Мы заняли столик напротив маленькой эстрады, где Арлекин и Коломбина разыгрывали свои незатейливые истории наверняка уже в тысячный раз за этот сезон. Неподалеку от нас продавец воздушных шаров всеми силами пытался удержать связку своих летучих изделий. Ветер, вздымающий опавшие листья и поднимающий юбки девушек, явно стремился унести цветные шарики. Оркестр из мальчиков в красно-белой униформе, напоминающих игрушечных солдатиков из сказок Андерсена, громко играя, промаршировал мимо. Когда звуки оркестра затихли вдали, Эрик, сделав заказ официанту, заговорил деловым тоном:
— Итак, Луиза, мама говорила, что ты собиралась сегодня съездить в Драгор. Ты была там?
— Да.
— Ты утверждаешь, что именно там Отто женился на тебе.
— Да, именно там Отто женился на мне.
— Извини. Я не хотел, чтобы мои слова так прозвучали. Я верю тебе.
— Нет, не веришь так же, как и все остальные.
— Но согласись, это довольно странная история, сказал Эрик. — И, поскольку ты получила сильный удар по голове, уверен, нас можно извинить, если мы немного удивились, услышав ее. В конце концов, почему ты молчала об этом, когда была в полном здравии? Почему, например, ты ничего не сказала мне в то утро, когда я водил тебя по замку?
— Это была тайна. Я подчинилась желанию Отто. А теперь я больше не обязана этого делать.
— И тебе не пришло в голову усомниться в моем брате?
— С какой стати? Он вел себя исключительно мило со мной с тех пор, как мы познакомились на Мальорке.
— Ты имеешь в виду, что у него были серьезные намерения? — В его голосе чувствовалась ирония, и я подумала, что он смеется надо мной, поэтому резко сказала:
— Я не наивная девочка и не ханжа. Но так получилось, что мне был нужен муж, а не любовник, а Отто — жена. Чтобы соблюсти закон, мне пришлось пробыть в Дании шесть недель. К концу этого срока мы оказались в Драгоре. Отто просто не захотел больше ждать. Да и я тоже. Поэтому он нашел священника, который и поженил нас.
Эрик внимательно слушал меня. Лицо его помрачнело, но на нем больше не было недоверия. Он только поинтересовался, не удивило ли меня, что Отто так быстро удалось найти священника.
— Я не думала об этом. А потом Драгор — маленькое местечко. Думаю, любой мог сказать ему, где тот живет.
— Но сегодня это оказалось не так легко?
— Откуда ты знаешь?
— Ну, хотя бы потому, что ты надела черные очки, чтобы спрятать глаза, в которых нет триумфа победителя.
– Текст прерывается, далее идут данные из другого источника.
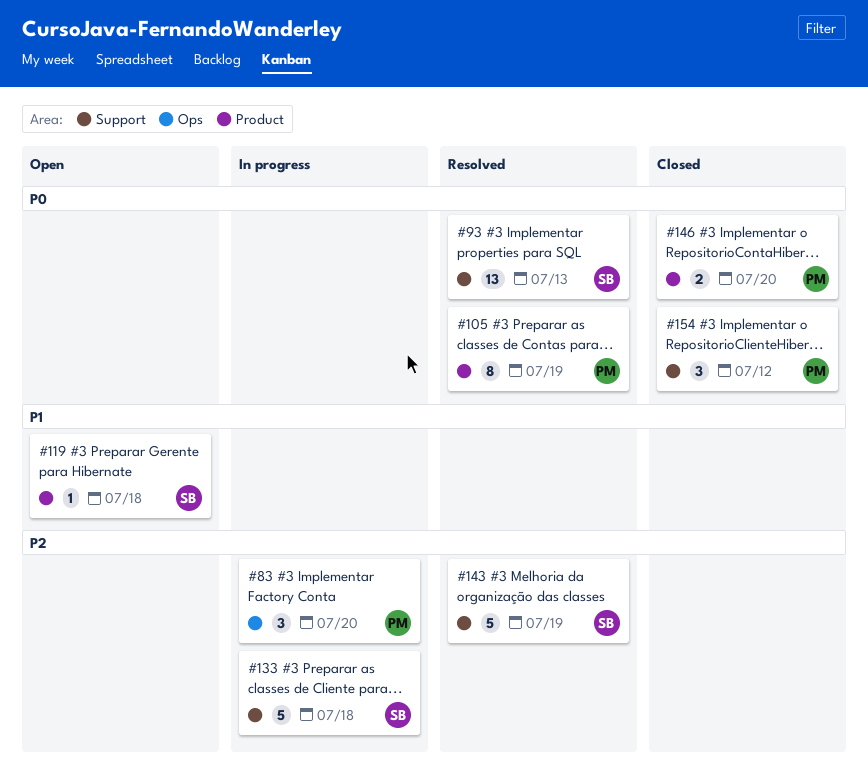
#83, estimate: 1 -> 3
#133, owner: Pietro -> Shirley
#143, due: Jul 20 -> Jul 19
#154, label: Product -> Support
Глупо тратить слезы на такого негодяя, как Отто.
— Возможно. Но я не знаю, на чьей ты стороне.
Он удивленно посмотрел на меня.
— На твоей, разумеется.
— Теперь на ней же вроде бы и Нильс, и Дина, и твоя мать. Но они придерживались другой точки зрения, когда думали, что я собираюсь выйти замуж за Отто. Почему все были против его повторной женитьбы? Даже ты. Когда мы с тобой познакомились, ты казался печальным и в глазах у тебя читалось сочувствие.
— Это потому, что на пароме у тебя был несчастный вид. Я переживал за тебя. Знаешь, я все время ждал, когда ты будешь наконец выглядеть здоровой и веселой. Но сначала ты страдала от морской болезни, потом поправлялась после аварии, а теперь испытываешь боль, узнав о подлости моего брата.
Я собиралась объяснить свое состояние, но мартини, который я выпила на пустой желудок, сделал свое дело. Неожиданно для самой себя я услышала собственный голос:
— Когда я в первый раз увидела тебя, ты был с очень привлекательной девушкой, и Отто сказал мне, что ты волокита.
Мне очень нравилось, как его брови изгибаются красивым темным полумесяцем.